SARATOGA SPRINGS, NY (04/10/2011)(readMedia)-- John Lorimer Worden, a native of Westchester County who grew up in Fishkill became famous as the captain of the Union ironclad U.S.S. Monitor in the famous 1862 battle between his ship and the Confederate ironclad C.S.S. Virginia (often known as the Merrimac).
But before he earned that distinction and went on to serve as a Vice Admiral in the U.S. Navy, he was the first POW of the Civil War.
As tensions rose between the federal government and the states that were declaring themselves out of the Union and part of the Confederate States of America, Worden was dispatched on a secret mission 150 years ago.

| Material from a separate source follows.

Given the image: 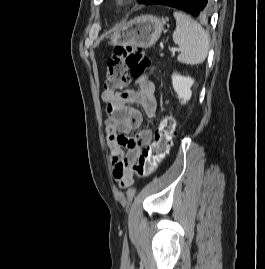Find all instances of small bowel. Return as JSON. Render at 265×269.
Segmentation results:
<instances>
[{"label":"small bowel","instance_id":"1","mask_svg":"<svg viewBox=\"0 0 265 269\" xmlns=\"http://www.w3.org/2000/svg\"><path fill=\"white\" fill-rule=\"evenodd\" d=\"M137 85V89H128L121 93L106 89L101 94L106 103L105 128L113 177L123 187L132 183V167L142 148L151 139L150 130H141L137 136L130 135L143 121L142 113L130 105H139L148 117H153L158 107L154 82L140 76Z\"/></svg>","mask_w":265,"mask_h":269}]
</instances>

On April 7, 1861 the Secretary of the Navy, Gideon Welles, ordered Worden to travel to Pensacola, Florida to pass on orders to the commander of a squadron anchored there. These orders directed the Navy ships to land Marines at Fort Pickens, Florida to prevent the Confederates from occupying that post. Worden executed his mission but on the way back north, with Fort Sumter under fire in Charleston harbor he was, stopped and arrested outside Montgomery Alabama.
Worden was held prisoner for seven months, when he was finally exchanged for a Confederate officer. Although his health suffered as a result of his time in prison, he was offered the command of a revolutionary new warship, the USS Monitor.
Built in Brooklyn of iron plates manufactured in Troy, the Monitor had no sails and was the first ship to carry guns in a revolving turret.
Worden commanded the ship in Norfolk, Virginia harbor on March 8, 1862 when it clashed with the Confederate Ironclad ship Virginia, which had been constructed on the hull of the USS Merrimac. Popularly known as the battle of the Monitor and the Merrimac, it was the first time armored ships fought each other.
The battle ended in a draw, although the Confederate vessel was forced to withdraw and did not break the union blockade of the port, Worden was blinded by shell fragments and gunpowder during the battle but recovered.
He retired from the Navy as a rear admiral and lived to be 79, dying in 1897 after a bought of pneumonia.
The monitor sunk off Cape Hatteras in a storm in December 1862.
More than 500,000 New Yorkers served in the Army and Navy during the four years of the Civil War and 53,114 New Yorkers died. Throughout the period of the Civil War Sesquicentennial observance, the New York State Division of Military and Naval Affairs will be producing short articles about New York's Civil War experience researched by the New York State Military Museum in Saratoga Springs.